I was at this year's OptionMetrics conference and it was a nice overview of 13 different papers. One that stood out was Guido Boltussen's paper (coauthored by Van Bekkum and Van Der Grient of Erasmus U) on Unknown Unknowns: Vol-of-Vol and the Cross Section of Returns. The idea was simple. Instead of sorting by vol, they sorted by vol of vol, and generate a rather large annualized return  difference (10%) between the high vs. low vol-of-vol buckets. It's a bit like the guys at Gillette coming out with 5 blades, applied to volatility. Here's the standard graph with monthly excess returns:


In any case, it's intriguing.
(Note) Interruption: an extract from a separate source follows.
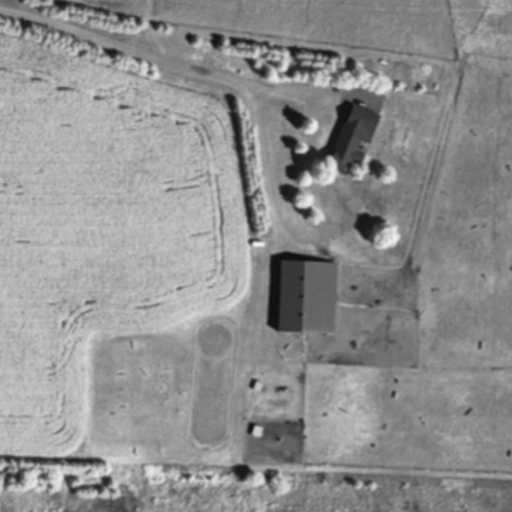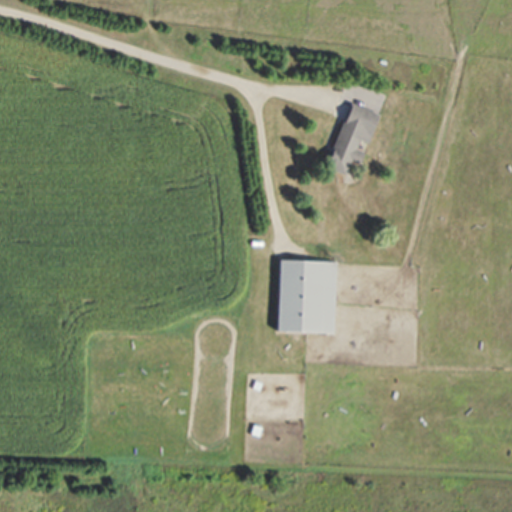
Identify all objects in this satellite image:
road: (152, 49)
building: (349, 137)
building: (304, 296)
I haven't looked too hard at this, but it's a pretty obvious extension of the well-known low vol premium, and plan to investigate further. Clearly vol-of-vol is correlated with vol, so it would be interesting to see how these variables relate to each other in explaining the now well-known low-volatility premium. Perhaps volatility is a poor man's estimate of the 'true' factor, vol-of-vol, or vol-of-vol-of-vol.

There were several interesting papers, and I noticed that as usual, the risk premium (aka 'price of risk) was usually negative. Now, the risk premium should be positive, a premium, but empirically is usually negative; I don't think that word doesn't means what they think it means. I think it's better to say, here are excess returns, controlling for various obvious alternative characteristics we know to be correlated with excess returns.